◆ **TEXT SEGMENT**
╔══

New features in version 1.7.2996

  • Detailed documentation wiki site.
  • Standalone Levante-Ernst thermalizer for relaxation superoperators.
  • Major efficiency improvements in the pseudocontact shift module when dealing with non-point unpaired electrons.
  • Floquet theory and Fokker-Planck theory (for single and double rotation solid state NMR) added as kernel contexts.
  • Tensor train matrix by full vector multiplication function added to the tensor train module (collaboration with Sergey Dolgov and Dmitry Savostyanov).
  • A standalone Krylov propagation module with an option to run on GPU.
  • Improved support for NVidia Tesla cards, propagator caching and memory management as well as assorted efficiency improvements and bug fixes throughout the code.
  • Shaped pulse functions in frequency-amplitude-time coordinates using Fokker-Planck formalism, including situations where gradients are present (collaboration with Gareth Morris).
  • Three- and four-pulse DEER sequences, pulse-acquire and Davies ENDOR sequence using orientation-selective soft pulses (collaboration with Nurit Manukovsky and Daniella Goldfarb).
  • Time-domain hard-pulse HYSCORE sequence (collaboration with Luke Edwards).
  • Quadrupolar overtone cross-polarization simulation examples (collaboration with Marina Carravetta).
  • Basic 1D, 2D and 3D imaging infrastructure with gradients, diffusion (both finite difference and Fourier derivative operators), flow and quantum mechanical treatment of spin dynamics using Fokker-Planck formalism (collaboration with Jean-Nicolas Dumez).
  • ROESY pulse sequence with ideal spin-lock in the NMR module (collaboration with Christina Thiele, Barbara Odell and Tim Claridge).

╚══

[Stored items]
╔══

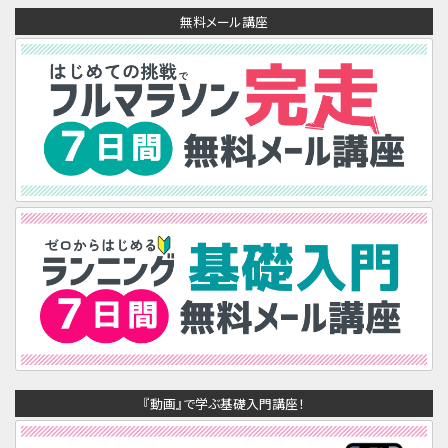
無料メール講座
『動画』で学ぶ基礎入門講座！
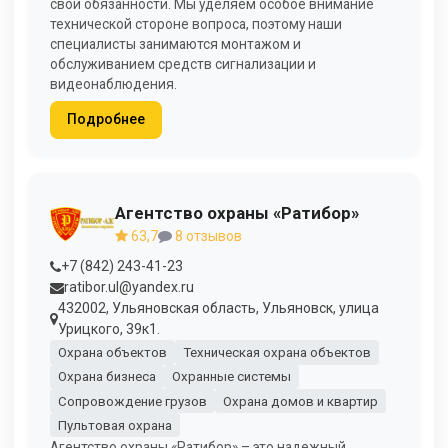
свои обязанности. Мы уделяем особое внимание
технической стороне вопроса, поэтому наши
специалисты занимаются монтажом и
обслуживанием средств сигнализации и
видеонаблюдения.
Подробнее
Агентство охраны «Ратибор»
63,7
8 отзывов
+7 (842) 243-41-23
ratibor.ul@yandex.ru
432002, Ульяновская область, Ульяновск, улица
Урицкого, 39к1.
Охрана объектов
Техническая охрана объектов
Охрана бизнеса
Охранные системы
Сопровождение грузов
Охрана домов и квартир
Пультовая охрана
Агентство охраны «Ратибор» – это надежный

╚══
╔══

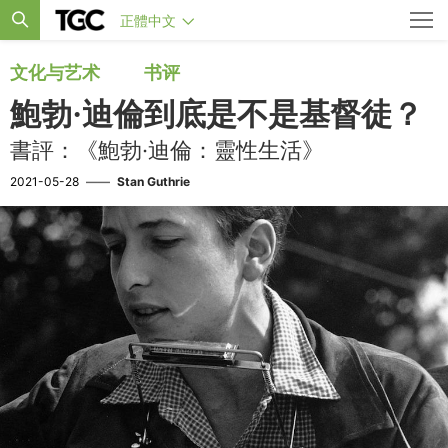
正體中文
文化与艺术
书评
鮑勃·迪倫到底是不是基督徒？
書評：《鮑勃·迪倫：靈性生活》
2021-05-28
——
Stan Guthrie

╚══

◆ **LIST OF TASKS**
a. Return the passage of the version 1.7.2996 feature list starting at "New features in" and ending at "non-point unpaired electrons.".
b. Name every module mentioned in the version 1.7.2996 feature list.
c. Write what comes next in the version 1.7.2996 feature list, continuing after its last entry.

◆ **ANSWERS BY TASK**
a.
New features in version 1.7.2996

  • Detailed documentation wiki site.
  • Standalone Levante-Ernst thermalizer for relaxation superoperators.
  • Major efficiency improvements in the pseudocontact shift module when dealing with non-point unpaired electrons.

b. The pseudocontact shift module, the tensor train module, the Krylov propagation module, and the NMR module.

c.
  • DNP field scan simulations supporting electrons of any spin, including gadolinium examples (collaboration with Bjorn Corzilius).
  • An efficient gadolinium ZFS parameter distribution integrator (collaboration with Nurit Manukovsky and Daniella Goldfarb).
  • Initial concentrations for the kinetics module can now be specified as input parameters rather than manually in the initial state.
  • Spin system energy level population profiling function.
  • Analytical standard results (in Mathematica) for the relaxation theory module in the example set.

New features in version 1.6.2782

  • BFGS-Krotov and regularized Newton-Raphson GRAPE algorithms in the Optimal Control module (written by David Goodwin). Standalone direct and inverted BFGS and SR1 Hessian update modules.
  • One-angle Lebedev and REPULSION grids, hemisphere and octant subsets for REPULSION grids.
  • Augmented exponential functions for the calculation of matrix exponential derivatives and chained integrals involving matrix exponentials (a collaboration with David Goodwin).
  • Generalized rotating frame transformation module permitting arbitrary order perturbation theory corrections to rotating frame transformations.
  • Chemical kinetics module now supports networks of first order chemical reactions as well as point-to-point coherence fluxes within a fixed spin system.
  • Sparse matrix exponentiation module takes advantage of sparse GPU algebra (NVidia cards only) in the forthcoming Matlab R2015b. An order of magnitude acceleration is observed for some solid state NMR simulations. The module also now uses a hash table based caching algorithm to avoid re-calculation of exponentials of previously encountered matrices. Standalone matrix hashing module added.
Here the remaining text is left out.